Dirt road along crest of Santa Ynez Mountains, midway between Santa Ynez Peak and Brush Peak, Santa Barbara County, California, USA
August 10, 2009
Carpenter bee heading for flowers of the native "climbing bush penstemon" (Keckiella cordifolia
Note the long red flowers here are of the type commonly associated with hummingbird pollination. Red is supposedly more visible and attractive to hummingbirds than to bees, and the placement of the anthers far out at the end of long stamens would suggest this flower is well-suited for depositing pollen on the top or bottom of a hummingbird's head or body. It seems the corolla tube may be too long and thin for the nectar at its base to be effectively accessible to this carpenter bee. But caution!
...I've read that these types of presumptions & generalizations are often in error...more the product of speculation than rigorously verified empirical observation and quantitative analysis
. Often many disparate pollinators may be involved with a given plant and, without careful study, it may not be clear which is the most frequent and/or effective at transferring pollen and promoting successful cross-fertilization. (I don't know for sure here...so indeed my comments are, strictly speaking, speculation!)

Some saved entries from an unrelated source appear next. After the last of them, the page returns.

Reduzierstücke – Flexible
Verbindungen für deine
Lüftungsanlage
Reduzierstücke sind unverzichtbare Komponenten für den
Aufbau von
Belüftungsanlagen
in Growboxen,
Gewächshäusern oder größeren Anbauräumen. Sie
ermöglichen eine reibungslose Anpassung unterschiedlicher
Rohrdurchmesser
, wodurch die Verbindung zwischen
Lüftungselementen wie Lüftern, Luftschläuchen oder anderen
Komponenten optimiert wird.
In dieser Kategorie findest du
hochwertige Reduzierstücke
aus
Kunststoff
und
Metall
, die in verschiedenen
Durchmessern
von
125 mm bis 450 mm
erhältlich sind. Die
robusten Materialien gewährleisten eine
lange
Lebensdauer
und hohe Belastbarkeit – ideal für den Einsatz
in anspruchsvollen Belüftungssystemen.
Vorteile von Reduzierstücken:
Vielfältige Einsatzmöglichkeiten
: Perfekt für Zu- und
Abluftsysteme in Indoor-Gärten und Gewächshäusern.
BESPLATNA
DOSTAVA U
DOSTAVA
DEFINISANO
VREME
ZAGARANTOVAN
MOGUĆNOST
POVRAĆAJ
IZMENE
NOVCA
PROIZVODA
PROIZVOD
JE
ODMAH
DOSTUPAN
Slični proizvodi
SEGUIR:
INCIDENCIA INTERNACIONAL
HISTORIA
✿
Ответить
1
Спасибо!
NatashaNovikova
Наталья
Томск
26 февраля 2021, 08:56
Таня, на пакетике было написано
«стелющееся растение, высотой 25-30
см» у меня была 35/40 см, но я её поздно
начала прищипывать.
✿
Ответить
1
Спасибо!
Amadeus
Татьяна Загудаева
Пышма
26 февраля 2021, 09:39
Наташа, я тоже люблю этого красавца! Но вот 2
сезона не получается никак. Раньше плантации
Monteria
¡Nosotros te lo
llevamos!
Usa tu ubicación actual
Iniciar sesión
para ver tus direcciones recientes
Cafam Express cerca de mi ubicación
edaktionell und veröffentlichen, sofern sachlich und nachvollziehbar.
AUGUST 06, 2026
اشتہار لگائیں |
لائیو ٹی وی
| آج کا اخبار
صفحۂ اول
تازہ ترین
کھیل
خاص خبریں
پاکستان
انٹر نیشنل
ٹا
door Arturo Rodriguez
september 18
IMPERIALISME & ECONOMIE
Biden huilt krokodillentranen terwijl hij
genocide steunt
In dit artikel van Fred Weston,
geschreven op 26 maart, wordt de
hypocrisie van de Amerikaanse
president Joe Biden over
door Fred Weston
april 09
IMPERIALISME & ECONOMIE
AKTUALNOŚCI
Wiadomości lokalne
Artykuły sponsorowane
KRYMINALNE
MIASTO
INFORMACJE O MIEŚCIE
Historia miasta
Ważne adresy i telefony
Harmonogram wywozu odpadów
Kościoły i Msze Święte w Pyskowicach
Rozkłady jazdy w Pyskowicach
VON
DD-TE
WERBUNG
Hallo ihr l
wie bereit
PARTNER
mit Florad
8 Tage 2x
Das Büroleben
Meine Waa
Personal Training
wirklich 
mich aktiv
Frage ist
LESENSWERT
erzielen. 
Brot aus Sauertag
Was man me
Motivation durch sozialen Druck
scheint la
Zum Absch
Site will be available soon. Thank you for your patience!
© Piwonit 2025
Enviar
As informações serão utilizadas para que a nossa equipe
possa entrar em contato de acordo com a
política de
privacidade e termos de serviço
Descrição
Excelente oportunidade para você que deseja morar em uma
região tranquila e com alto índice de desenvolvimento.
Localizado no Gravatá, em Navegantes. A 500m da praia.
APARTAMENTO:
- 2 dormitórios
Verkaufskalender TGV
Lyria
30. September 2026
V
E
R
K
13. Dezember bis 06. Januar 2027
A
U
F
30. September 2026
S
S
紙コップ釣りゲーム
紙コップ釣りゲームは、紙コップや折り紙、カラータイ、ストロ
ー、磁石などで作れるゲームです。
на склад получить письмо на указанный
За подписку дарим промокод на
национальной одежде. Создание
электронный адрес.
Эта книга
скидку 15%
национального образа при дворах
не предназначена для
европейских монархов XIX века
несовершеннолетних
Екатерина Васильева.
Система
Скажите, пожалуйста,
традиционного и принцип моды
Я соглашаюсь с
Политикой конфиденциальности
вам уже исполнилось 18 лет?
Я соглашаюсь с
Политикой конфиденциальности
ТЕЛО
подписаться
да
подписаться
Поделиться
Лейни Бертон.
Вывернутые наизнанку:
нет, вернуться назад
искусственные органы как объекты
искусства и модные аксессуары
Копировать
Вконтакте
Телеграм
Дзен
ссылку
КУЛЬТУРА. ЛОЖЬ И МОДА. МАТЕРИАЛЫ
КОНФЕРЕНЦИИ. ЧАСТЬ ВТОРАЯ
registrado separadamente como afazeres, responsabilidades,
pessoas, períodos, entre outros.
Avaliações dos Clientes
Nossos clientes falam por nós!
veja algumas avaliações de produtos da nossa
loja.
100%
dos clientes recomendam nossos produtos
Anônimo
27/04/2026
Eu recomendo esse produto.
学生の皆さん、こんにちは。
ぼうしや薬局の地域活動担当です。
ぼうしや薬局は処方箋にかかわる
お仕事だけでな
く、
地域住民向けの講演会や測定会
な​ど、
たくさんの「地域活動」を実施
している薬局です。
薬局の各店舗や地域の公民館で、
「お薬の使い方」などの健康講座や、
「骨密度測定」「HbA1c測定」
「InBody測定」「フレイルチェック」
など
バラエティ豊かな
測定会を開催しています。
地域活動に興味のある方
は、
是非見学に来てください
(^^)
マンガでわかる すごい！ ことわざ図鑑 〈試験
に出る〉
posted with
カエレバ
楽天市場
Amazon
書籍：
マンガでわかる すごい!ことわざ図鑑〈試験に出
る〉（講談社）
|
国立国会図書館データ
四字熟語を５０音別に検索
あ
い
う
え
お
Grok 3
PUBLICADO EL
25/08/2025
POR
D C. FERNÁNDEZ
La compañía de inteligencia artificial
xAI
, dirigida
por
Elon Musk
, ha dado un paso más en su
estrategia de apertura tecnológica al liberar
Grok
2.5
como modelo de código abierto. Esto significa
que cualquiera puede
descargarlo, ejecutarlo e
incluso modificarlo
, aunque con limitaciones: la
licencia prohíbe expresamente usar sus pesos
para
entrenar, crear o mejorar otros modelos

However, as the images in the series show, this carpenter bee did proceed to "nectar rob" by biting a hole at the base of the corolla, rather than entering at the throat of the flower, as would a "legitimate pollinator". So perhaps its large size and an insufficient tongue-length do indeed deter or prevent it from reaching the nectar via the "legitimate" approach. As an interesting contrast, this was not the case in the posts of the Xylocopa tabaniformis ssp. orpifex
...visiting the shorter-tubed, white flowers of the congener "gaping bush penstemon" (Keckiella breviflora
) in mountains to the north of the locale here.
As far as ID goes, from my reading of the info in "The Carpenter Bees of California" (by P. Hurd, 1955, available as a PDF here
), I'm thinking this is either Xylocopa tabaniformis ssp. orpifex
or X. californica ssp. diamesa
. And since the metasoma seems mostly black (rather than metallic blue), I'm guessing it's X. t. orpifex
. I'm also thinking it's a female since, as best I could count, there are 6 visible metasomal terga...as opposed to 7 for males (see the 4th image in this series). But I'm definitely hoping Dr. John Ascher will correct (or possibly confirm?:-) my interpretations here.